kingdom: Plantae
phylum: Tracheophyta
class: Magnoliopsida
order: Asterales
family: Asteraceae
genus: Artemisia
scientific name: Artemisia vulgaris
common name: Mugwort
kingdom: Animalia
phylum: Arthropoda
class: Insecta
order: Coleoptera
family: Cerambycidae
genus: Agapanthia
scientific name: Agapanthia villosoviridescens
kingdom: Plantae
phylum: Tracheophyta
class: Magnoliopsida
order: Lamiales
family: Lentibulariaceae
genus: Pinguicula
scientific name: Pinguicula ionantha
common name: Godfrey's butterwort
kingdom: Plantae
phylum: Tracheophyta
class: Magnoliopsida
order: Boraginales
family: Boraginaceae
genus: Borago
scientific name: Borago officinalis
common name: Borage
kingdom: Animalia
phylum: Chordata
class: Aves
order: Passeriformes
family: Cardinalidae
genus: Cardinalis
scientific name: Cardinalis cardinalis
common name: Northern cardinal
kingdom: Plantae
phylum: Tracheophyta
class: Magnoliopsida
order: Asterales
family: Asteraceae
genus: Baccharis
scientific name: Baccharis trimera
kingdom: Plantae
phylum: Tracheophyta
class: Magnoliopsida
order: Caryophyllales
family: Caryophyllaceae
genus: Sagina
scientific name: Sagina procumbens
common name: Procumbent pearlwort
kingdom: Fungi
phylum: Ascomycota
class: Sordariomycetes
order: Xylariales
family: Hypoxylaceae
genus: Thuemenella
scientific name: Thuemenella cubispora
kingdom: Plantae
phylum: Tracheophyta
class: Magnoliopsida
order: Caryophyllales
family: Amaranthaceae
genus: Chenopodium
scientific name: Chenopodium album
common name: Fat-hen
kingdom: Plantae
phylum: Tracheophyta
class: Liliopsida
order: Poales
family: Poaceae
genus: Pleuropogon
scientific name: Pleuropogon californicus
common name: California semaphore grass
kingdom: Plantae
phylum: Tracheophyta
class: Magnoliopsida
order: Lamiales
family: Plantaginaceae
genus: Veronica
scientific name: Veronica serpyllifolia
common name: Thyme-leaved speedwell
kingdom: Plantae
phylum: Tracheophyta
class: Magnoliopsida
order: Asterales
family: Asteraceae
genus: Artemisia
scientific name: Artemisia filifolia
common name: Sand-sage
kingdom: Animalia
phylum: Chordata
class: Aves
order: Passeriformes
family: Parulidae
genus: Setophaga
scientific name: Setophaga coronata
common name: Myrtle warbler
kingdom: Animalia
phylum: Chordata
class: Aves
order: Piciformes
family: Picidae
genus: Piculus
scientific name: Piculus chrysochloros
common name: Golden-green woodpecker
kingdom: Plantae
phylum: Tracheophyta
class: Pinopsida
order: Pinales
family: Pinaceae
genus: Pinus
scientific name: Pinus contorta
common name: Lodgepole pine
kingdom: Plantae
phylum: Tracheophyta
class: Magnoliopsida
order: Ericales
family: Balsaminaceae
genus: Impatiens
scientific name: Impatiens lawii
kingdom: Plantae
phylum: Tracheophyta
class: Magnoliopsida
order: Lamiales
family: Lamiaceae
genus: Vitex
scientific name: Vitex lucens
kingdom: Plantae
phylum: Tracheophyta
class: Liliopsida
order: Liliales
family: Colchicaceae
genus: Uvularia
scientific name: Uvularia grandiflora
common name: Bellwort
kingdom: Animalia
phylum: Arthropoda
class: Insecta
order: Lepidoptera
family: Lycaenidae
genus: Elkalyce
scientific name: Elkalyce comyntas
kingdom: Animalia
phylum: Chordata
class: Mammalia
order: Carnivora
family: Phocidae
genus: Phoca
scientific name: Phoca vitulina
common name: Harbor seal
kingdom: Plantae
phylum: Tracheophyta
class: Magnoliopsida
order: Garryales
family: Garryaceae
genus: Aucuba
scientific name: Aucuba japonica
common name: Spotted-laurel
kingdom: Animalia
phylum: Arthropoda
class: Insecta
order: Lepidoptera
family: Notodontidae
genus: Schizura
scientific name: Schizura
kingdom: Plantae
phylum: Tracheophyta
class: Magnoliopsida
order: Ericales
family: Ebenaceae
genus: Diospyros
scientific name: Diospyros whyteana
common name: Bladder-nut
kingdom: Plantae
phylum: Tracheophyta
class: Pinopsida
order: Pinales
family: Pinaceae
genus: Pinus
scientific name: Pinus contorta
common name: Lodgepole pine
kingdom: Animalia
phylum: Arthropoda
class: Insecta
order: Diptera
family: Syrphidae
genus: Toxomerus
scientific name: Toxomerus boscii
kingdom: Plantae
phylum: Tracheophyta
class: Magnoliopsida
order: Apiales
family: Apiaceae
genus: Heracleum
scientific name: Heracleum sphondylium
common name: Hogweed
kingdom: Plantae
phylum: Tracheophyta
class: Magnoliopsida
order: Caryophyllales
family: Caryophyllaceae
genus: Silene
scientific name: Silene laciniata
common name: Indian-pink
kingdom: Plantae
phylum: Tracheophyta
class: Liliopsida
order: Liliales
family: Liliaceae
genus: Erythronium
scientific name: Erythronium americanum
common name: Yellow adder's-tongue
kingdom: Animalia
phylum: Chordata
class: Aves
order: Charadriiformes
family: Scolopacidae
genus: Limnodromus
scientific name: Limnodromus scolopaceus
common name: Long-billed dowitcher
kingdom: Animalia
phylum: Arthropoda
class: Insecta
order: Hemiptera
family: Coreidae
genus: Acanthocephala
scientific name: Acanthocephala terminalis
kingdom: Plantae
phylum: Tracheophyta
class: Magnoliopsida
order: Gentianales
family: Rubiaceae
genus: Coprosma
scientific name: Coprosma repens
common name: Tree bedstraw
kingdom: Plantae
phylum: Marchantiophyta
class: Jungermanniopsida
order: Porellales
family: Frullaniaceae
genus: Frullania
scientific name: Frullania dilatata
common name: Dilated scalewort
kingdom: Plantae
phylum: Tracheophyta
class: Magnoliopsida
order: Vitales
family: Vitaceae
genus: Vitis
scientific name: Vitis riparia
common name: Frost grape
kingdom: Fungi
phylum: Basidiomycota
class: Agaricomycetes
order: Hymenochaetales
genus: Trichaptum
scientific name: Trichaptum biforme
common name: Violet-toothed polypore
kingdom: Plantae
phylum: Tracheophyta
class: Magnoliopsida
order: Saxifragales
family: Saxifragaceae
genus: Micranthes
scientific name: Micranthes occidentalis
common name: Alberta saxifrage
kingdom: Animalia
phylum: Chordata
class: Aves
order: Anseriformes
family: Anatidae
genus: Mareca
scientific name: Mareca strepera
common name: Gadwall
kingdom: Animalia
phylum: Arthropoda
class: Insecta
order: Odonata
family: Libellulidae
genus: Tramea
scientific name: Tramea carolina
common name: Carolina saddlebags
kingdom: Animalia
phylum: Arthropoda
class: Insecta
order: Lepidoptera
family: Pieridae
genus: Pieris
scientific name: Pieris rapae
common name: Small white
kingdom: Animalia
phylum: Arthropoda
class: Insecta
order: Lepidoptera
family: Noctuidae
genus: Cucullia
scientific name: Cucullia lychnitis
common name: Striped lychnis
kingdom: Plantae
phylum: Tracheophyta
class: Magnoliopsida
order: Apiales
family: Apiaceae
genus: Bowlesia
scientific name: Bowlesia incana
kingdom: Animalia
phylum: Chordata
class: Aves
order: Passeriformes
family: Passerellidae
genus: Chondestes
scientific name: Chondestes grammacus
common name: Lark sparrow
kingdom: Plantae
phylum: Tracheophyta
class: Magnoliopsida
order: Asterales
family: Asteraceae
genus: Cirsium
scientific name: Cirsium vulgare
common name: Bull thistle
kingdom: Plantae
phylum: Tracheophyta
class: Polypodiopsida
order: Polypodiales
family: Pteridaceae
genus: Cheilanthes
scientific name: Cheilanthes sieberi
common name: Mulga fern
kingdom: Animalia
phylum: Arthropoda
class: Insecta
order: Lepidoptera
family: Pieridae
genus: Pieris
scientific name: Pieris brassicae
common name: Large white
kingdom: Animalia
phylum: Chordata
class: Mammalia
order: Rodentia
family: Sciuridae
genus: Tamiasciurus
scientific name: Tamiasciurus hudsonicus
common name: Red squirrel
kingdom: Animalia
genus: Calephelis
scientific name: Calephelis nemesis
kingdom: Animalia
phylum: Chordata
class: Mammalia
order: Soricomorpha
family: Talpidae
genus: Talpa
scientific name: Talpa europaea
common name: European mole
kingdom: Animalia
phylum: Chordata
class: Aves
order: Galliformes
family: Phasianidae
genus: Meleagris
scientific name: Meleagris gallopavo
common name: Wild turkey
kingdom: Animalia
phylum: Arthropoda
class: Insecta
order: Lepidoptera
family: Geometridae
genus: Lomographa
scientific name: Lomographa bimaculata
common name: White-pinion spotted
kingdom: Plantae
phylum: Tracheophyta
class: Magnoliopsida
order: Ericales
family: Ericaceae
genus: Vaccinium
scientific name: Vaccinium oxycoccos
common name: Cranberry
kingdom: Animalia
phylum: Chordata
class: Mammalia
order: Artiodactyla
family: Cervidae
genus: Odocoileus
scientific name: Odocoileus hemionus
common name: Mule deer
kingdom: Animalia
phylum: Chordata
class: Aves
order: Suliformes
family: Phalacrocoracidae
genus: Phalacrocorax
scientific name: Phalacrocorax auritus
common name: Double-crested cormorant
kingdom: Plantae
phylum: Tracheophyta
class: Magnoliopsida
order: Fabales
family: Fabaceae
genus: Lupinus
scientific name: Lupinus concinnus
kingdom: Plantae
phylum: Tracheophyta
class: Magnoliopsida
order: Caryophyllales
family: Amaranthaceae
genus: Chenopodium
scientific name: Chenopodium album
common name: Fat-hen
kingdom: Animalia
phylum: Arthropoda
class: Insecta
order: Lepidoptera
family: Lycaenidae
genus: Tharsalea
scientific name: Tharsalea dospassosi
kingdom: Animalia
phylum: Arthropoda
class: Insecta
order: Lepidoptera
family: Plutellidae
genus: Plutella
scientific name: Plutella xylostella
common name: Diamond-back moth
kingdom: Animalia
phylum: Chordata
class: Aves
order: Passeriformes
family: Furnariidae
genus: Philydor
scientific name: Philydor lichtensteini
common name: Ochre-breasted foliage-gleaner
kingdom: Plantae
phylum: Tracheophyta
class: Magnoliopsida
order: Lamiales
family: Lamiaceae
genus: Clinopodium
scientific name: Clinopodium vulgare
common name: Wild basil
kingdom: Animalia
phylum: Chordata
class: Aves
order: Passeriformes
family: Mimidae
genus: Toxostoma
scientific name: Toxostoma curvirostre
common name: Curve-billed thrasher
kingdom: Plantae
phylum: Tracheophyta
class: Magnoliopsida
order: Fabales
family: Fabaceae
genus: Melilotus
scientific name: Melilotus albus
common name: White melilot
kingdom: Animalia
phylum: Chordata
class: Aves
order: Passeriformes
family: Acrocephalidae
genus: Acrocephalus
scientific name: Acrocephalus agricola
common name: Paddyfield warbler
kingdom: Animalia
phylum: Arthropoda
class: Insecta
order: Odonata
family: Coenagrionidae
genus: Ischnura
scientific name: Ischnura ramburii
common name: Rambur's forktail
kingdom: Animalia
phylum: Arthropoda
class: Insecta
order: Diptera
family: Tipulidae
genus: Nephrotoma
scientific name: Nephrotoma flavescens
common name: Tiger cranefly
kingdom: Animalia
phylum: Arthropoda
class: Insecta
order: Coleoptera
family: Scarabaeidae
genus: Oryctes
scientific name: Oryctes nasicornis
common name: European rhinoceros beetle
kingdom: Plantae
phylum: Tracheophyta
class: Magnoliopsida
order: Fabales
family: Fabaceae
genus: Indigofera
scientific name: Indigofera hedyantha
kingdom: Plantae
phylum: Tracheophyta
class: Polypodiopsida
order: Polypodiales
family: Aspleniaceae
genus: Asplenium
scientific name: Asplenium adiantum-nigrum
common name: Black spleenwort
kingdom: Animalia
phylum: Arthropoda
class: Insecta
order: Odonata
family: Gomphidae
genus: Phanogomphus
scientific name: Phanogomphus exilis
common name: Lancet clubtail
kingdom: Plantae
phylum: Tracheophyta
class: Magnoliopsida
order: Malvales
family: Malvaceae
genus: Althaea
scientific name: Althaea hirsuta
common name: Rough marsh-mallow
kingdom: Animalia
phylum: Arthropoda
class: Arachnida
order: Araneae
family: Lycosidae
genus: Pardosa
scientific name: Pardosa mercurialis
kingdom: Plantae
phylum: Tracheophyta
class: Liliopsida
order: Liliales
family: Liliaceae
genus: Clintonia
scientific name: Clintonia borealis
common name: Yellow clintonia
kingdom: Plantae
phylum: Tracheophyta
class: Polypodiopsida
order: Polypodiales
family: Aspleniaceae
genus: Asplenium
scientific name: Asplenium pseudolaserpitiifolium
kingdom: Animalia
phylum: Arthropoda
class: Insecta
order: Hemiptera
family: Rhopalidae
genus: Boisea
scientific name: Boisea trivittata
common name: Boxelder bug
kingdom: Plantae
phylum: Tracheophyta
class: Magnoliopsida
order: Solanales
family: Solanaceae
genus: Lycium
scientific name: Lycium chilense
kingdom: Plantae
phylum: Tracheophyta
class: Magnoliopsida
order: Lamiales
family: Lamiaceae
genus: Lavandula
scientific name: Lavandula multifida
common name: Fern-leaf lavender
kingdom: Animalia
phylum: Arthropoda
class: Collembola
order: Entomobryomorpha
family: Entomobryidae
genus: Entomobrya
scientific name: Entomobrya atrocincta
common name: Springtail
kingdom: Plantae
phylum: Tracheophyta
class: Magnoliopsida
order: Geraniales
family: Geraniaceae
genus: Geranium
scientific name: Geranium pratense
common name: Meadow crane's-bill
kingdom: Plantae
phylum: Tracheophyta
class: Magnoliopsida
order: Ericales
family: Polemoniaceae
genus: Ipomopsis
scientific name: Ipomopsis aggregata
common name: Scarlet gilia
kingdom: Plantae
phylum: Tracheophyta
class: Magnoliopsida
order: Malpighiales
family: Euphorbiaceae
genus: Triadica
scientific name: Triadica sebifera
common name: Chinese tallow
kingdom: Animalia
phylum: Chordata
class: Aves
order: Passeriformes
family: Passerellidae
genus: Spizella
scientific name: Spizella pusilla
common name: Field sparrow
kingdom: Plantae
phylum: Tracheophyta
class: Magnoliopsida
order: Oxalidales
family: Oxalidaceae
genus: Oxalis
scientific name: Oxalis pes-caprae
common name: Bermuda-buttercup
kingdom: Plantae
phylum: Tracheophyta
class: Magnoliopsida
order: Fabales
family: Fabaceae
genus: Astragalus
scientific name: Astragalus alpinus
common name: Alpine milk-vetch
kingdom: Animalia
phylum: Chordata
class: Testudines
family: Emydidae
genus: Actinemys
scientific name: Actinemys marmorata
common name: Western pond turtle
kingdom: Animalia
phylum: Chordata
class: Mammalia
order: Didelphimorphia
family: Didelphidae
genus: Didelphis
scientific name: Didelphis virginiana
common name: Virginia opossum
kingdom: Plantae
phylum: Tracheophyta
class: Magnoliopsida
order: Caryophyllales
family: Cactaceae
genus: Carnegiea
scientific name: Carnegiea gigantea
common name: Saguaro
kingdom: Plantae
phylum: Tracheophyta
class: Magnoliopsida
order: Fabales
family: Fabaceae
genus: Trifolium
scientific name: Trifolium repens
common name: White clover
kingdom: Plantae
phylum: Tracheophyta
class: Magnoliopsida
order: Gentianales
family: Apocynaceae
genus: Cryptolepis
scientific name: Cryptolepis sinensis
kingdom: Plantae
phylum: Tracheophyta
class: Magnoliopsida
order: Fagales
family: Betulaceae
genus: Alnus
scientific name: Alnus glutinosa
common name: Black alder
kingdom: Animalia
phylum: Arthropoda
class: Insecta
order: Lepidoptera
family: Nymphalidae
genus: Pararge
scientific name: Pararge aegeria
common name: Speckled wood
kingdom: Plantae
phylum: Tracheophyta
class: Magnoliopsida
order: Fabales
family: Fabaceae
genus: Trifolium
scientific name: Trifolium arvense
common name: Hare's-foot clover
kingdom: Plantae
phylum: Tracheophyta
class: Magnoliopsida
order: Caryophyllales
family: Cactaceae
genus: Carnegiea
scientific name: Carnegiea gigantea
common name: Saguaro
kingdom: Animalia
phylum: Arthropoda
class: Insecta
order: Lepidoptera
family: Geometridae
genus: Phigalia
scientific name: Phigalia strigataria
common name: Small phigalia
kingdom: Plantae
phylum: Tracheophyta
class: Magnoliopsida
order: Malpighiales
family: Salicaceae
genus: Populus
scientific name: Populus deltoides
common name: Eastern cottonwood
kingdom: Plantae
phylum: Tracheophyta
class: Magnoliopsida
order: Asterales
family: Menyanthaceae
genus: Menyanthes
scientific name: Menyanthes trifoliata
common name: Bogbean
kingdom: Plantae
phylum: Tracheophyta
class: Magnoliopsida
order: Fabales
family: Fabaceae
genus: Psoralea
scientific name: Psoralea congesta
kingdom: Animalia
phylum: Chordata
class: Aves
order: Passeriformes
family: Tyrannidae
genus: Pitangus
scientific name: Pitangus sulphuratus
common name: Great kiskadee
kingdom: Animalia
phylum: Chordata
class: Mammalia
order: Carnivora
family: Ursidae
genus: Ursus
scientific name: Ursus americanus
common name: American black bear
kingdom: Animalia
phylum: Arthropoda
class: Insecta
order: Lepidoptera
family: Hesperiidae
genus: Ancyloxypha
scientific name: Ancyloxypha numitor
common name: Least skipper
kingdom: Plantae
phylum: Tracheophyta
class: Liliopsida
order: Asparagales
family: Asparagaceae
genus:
#####
> What is required
Convert the material above, from the line with "common name: Scarlet gilia" up to and including the line with "common name: White clover", into a JSON list of strings with one string per line and no blank lines.

> Result for this exercise
[
  "common name: Scarlet gilia",
  "kingdom: Plantae",
  "phylum: Tracheophyta",
  "class: Magnoliopsida",
  "order: Malpighiales",
  "family: Euphorbiaceae",
  "genus: Triadica",
  "scientific name: Triadica sebifera",
  "common name: Chinese tallow",
  "kingdom: Animalia",
  "phylum: Chordata",
  "class: Aves",
  "order: Passeriformes",
  "family: Passerellidae",
  "genus: Spizella",
  "scientific name: Spizella pusilla",
  "common name: Field sparrow",
  "kingdom: Plantae",
  "phylum: Tracheophyta",
  "class: Magnoliopsida",
  "order: Oxalidales",
  "family: Oxalidaceae",
  "genus: Oxalis",
  "scientific name: Oxalis pes-caprae",
  "common name: Bermuda-buttercup",
  "kingdom: Plantae",
  "phylum: Tracheophyta",
  "class: Magnoliopsida",
  "order: Fabales",
  "family: Fabaceae",
  "genus: Astragalus",
  "scientific name: Astragalus alpinus",
  "common name: Alpine milk-vetch",
  "kingdom: Animalia",
  "phylum: Chordata",
  "class: Testudines",
  "family: Emydidae",
  "genus: Actinemys",
  "scientific name: Actinemys marmorata",
  "common name: Western pond turtle",
  "kingdom: Animalia",
  "phylum: Chordata",
  "class: Mammalia",
  "order: Didelphimorphia",
  "family: Didelphidae",
  "genus: Didelphis",
  "scientific name: Didelphis virginiana",
  "common name: Virginia opossum",
  "kingdom: Plantae",
  "phylum: Tracheophyta",
  "class: Magnoliopsida",
  "order: Caryophyllales",
  "family: Cactaceae",
  "genus: Carnegiea",
  "scientific name: Carnegiea gigantea",
  "common name: Saguaro",
  "kingdom: Plantae",
  "phylum: Tracheophyta",
  "class: Magnoliopsida",
  "order: Fabales",
  "family: Fabaceae",
  "genus: Trifolium",
  "scientific name: Trifolium repens",
  "common name: White clover"
]